The surrealist framework of Sky Poems allow a wider and more exuberant range. Employing the conventions of apotheosis, Salom invites readers to share a vantage point of observation from which he comments on his place of origin (Australia) and the places of its mythology ("Seeing Gallipoli from the Sky"). But this sky is not heaven; it is "a word-processor," enabling the construction (and deconstruction) of fantasized scenarios. It contains the possibility of paradise for those who can achieve the difficult task of creating it ("Ghazals on Poets and Allegories"), but skepticism about the human capacity to do so is the more dominant effect, invoked as it is by the unreconstructed beings to be found in "Wandering in the Sky" or the witty sexual desolation of "He Sees She Sees."

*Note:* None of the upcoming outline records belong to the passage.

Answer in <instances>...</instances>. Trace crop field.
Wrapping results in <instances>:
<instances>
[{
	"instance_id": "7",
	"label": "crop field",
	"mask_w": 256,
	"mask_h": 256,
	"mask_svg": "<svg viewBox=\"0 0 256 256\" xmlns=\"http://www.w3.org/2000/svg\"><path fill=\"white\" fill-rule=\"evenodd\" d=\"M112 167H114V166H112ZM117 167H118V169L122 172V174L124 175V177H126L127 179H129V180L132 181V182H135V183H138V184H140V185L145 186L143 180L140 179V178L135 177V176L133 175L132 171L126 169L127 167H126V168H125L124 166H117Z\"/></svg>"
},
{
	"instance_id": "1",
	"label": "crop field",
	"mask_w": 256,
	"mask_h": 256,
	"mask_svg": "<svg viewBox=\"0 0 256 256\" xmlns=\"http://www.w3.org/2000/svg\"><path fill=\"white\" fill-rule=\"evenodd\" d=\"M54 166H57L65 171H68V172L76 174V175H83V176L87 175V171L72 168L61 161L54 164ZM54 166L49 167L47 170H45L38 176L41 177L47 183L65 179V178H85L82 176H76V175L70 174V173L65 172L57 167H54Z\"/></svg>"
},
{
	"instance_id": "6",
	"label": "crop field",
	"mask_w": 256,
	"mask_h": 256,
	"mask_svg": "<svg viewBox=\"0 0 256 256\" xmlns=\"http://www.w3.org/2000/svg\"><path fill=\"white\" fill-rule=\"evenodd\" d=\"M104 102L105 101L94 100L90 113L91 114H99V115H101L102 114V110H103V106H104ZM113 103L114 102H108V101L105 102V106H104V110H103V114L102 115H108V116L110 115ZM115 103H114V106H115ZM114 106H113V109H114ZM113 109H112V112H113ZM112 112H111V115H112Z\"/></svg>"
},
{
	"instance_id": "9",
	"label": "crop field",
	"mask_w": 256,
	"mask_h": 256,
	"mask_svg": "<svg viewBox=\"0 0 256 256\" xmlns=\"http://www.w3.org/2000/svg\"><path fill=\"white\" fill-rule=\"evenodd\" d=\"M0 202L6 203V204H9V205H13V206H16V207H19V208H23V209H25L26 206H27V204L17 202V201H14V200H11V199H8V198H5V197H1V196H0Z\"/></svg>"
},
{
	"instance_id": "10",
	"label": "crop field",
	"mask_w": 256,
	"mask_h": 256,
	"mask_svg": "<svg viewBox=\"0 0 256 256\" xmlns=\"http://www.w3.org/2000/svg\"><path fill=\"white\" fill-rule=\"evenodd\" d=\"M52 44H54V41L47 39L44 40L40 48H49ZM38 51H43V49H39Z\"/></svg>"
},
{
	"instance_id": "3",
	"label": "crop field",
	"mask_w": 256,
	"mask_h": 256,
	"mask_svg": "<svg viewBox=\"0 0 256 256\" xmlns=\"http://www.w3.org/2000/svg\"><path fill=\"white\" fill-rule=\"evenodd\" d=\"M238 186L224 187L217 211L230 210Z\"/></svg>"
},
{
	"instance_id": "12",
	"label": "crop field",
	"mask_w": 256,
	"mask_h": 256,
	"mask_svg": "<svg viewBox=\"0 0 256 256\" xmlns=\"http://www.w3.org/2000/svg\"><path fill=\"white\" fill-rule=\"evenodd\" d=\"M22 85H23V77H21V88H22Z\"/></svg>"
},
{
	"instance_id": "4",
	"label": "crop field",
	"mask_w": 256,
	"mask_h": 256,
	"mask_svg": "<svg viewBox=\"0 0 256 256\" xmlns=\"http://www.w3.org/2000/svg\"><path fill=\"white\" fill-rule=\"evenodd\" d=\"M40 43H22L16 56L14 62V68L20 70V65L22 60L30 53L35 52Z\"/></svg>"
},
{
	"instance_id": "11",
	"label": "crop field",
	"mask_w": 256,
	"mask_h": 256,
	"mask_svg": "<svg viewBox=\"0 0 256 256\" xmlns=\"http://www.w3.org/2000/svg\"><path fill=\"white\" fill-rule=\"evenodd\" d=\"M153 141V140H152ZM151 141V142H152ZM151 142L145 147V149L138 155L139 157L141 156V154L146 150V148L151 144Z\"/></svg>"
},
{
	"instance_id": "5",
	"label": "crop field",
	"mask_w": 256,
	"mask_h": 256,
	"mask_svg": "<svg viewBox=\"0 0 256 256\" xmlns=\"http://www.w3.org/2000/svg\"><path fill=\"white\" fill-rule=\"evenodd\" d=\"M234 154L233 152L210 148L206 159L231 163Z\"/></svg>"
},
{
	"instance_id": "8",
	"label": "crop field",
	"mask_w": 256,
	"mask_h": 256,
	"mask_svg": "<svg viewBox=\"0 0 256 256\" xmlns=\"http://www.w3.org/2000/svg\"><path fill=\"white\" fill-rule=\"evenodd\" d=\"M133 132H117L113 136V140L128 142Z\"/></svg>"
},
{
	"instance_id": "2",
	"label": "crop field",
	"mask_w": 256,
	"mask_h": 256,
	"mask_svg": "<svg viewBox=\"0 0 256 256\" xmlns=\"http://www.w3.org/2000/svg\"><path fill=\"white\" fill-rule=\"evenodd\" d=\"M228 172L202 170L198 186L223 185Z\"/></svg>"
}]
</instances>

The mixture of satirical commentator and lyric celebrant continues in Barbecue of the Primitives and Feeding the Ghost. Neither represents the kind of poetic leap forward of Sky Poems, yet each contributes to a growing poetic maturity. Despite its title, Barbecue of the Primitives extends the tonal and representational boundaries of Salom's work with gentler and more personal writing about his wife, child, and mother, while Feeding the Ghost makes a surefooted transition from regionalism to internationalism, most impressively in "In the Month of Hungry Ghosts." This long sonnet sequence plays elegant variations on the classical sonnet form while exploring not only the new geographical site of Singapore but also a new paradoxical view of the so substantial world as a hungry ghost needing to be fed by poetry but ready, like the starving cats of Singapore, to be scared off by "the wrong words."

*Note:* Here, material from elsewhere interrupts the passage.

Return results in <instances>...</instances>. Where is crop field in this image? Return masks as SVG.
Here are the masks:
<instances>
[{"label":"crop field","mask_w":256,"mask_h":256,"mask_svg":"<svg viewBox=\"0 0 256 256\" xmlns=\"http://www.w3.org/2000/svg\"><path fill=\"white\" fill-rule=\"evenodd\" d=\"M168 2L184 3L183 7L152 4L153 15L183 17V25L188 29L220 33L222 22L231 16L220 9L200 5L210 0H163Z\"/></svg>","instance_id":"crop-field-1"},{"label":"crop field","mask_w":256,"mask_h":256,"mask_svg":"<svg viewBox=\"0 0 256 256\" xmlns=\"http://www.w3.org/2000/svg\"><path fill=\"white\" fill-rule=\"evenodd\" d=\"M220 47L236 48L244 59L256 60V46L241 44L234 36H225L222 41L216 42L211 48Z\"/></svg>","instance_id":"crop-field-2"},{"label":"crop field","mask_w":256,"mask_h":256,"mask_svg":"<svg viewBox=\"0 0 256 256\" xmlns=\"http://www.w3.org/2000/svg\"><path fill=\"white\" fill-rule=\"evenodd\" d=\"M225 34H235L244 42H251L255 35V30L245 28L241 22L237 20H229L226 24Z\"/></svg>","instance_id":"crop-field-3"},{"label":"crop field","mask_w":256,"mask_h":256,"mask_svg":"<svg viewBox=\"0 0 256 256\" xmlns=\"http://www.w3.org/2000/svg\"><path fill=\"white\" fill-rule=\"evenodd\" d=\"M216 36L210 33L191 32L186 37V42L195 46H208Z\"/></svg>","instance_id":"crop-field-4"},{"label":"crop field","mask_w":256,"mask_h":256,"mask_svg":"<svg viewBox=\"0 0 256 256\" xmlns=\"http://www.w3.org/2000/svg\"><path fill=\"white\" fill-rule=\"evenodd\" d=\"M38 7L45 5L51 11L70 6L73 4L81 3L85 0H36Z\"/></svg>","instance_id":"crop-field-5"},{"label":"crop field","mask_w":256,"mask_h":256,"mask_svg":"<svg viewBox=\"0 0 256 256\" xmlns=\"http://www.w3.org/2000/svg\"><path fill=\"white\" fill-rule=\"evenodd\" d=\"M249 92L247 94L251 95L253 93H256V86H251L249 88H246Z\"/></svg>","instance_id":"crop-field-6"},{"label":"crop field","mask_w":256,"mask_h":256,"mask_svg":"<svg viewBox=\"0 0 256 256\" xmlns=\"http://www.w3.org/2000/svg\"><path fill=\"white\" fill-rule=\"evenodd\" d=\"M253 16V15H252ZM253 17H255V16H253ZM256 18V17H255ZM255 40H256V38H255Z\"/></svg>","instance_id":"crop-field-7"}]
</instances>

It is The Rome Air Naked that marks a major development in Salom's poetics. The volume is the realization of what he had earlier announced as experimentation with a composite, or "concurrent," poem, to be achieved by a "layering on the page" of "one or more poems, plus prose plus fragments." It is also a multilayered poem of intensely intertwined erotic responses to the sensuality of (present) Rome and that of his (absent) lover. It resonates with the noisy traffic of "rip, render and ecstasy" (where else but in Rome), yet there are also eloquent moments of stillness, of listening to a silence in which thought can fly toward the absent lover "like sunlight in your glass." Altogether, it is something of a tour de force, although one finally wonders whether the hyperspace technique of the "poems of dissociation" will prove as durable as the more formally conventional poems. Certainly it is a problem for the more technically adventurous poet that anthologies remain probably the major form of access to an audience and thence into public memory, and it is difficult to extract a segment suitable for anthologizing from these so-called concurrent poems. In the meantime New and Selected Poems, published in 1998, provides a useful moment of stasis and a definition of substantial achievement.